I think I nod. I can’t be sure. Whatever my response, it’s enough for Gabe, who wanders down the hall. The shower turns on, a faint static in the distance.

I don’t know how I’m going to sit through dinner with Gabe, much less sleep beside him tonight.

Every inch of me knows it’s over between us, but I’m having a baby in eight days.

You can’t upend your life eight days before a C-section.

Plus, as certain as I am about Regina and Gabe, I don’t have all the facts.

I don’t know who killed her. Or Aram.
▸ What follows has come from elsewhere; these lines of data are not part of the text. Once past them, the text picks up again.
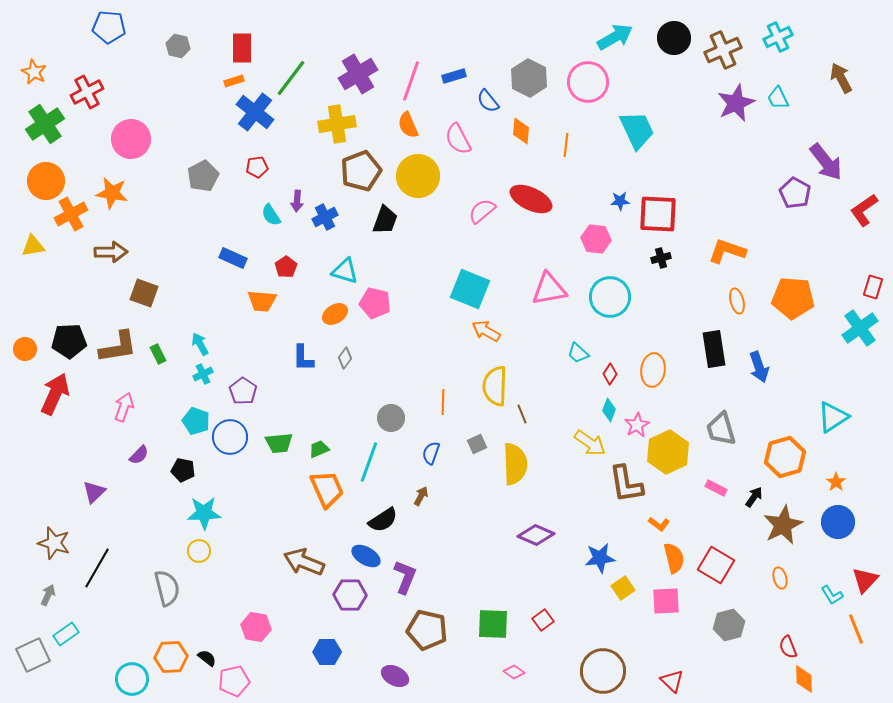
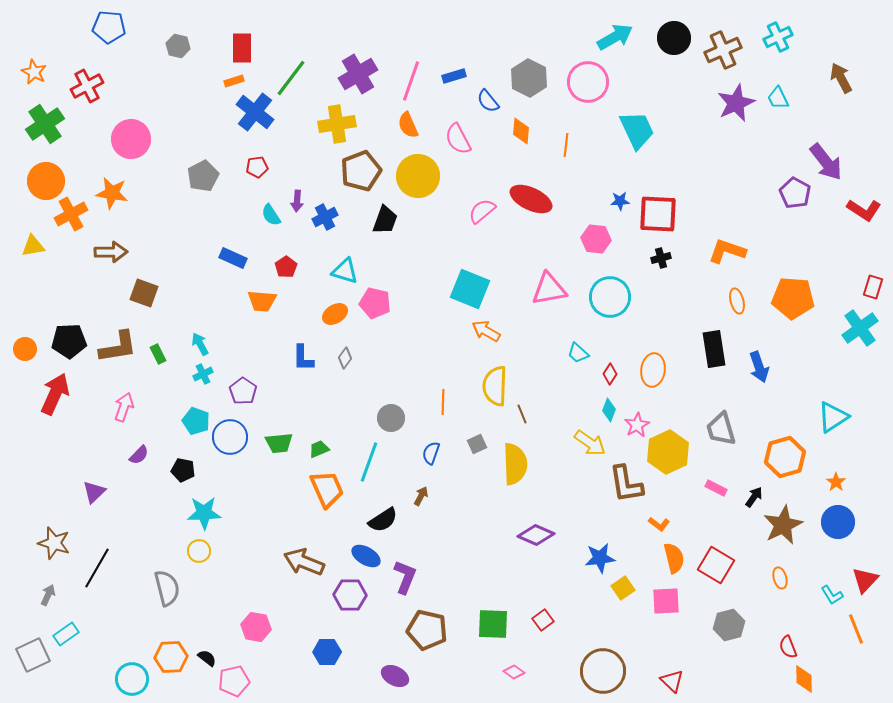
red cross at (87, 92): moved 6 px up
red L-shape at (864, 210): rotated 112 degrees counterclockwise
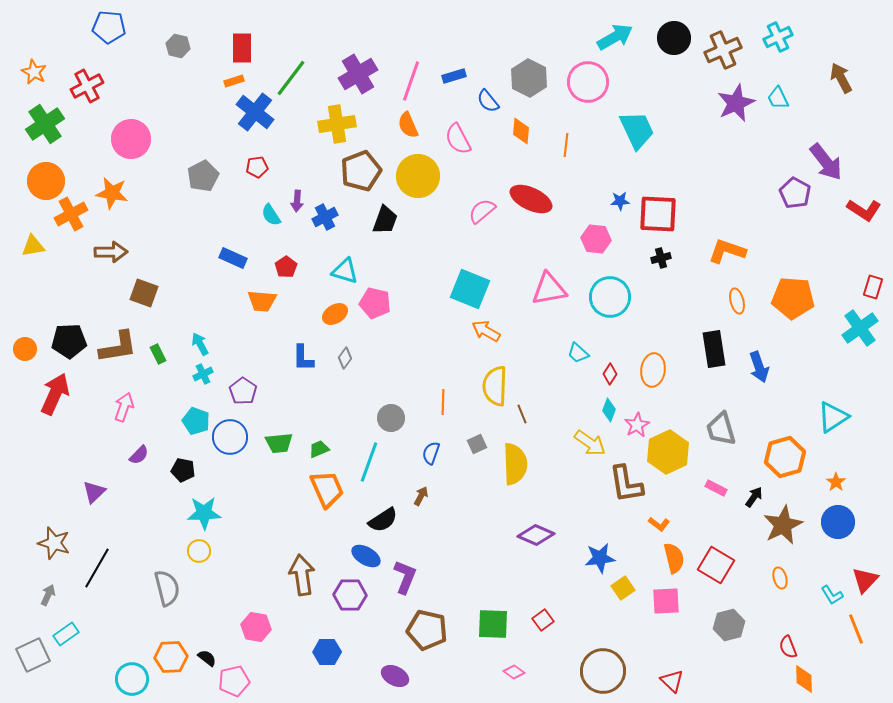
brown arrow at (304, 562): moved 2 px left, 13 px down; rotated 60 degrees clockwise
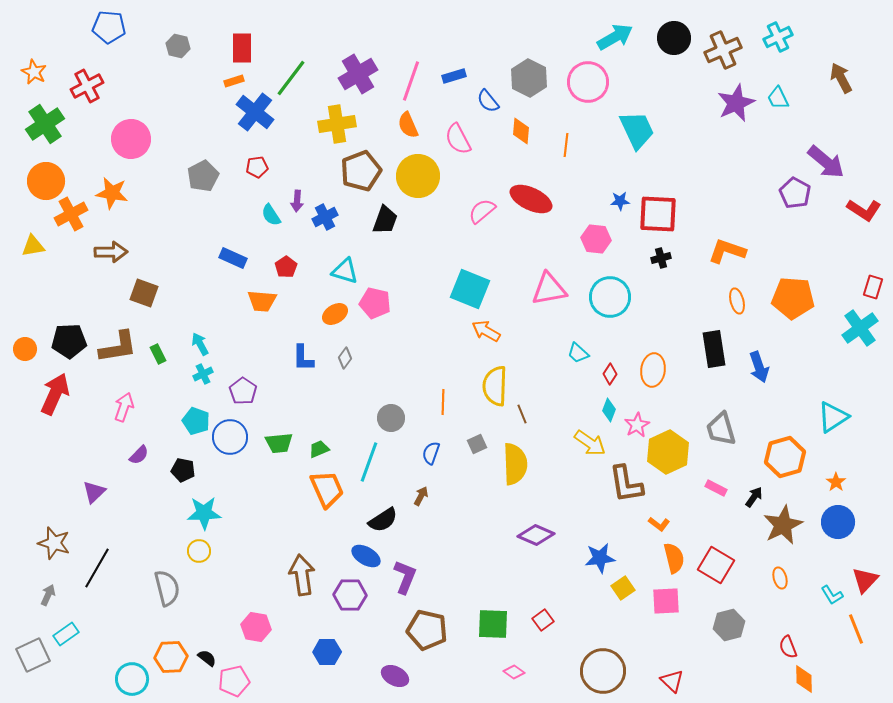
purple arrow at (826, 162): rotated 12 degrees counterclockwise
I just know it wasn’t Gabe.

Could the restraining order really have been for Judy?

As if reading my mind, Jasper starts to shout, “Dede. Dede. Dede.”

The office is the only room in our house without a view to the canal or the alley, just one window that faces a complementary window in Judy’s home.

She keeps all her shades closed. Only, today the window is bare.

She stands there with one eye shut, tongue peeking out the corner of her mouth, eager to entertain my son.

Jasper toddles toward the window, delighted, while I’m paralyzed.

Somehow, she knew exactly where we were in our house.

Jasper presses his lips to the glass and slaps his hand against the pane in glee.

“Jasper, no.” I jump up too quickly, and my uterus thuds against my pelvis.

Judy beams and waves when she sees me. It sends a chill down my spine.

“Come.” I lug him away from the window and smother him in kisses before he can protest. As I carry him downstairs into the living area, where the walkways outside are dark and empty, I can sense her lingering.

Judy, our busybody neighbor. Could she be dangerous?

I’ve always pitied her. Feared her loneliness, her desperation, never her.

Loneliness and desperation, though, can make a person unhinged.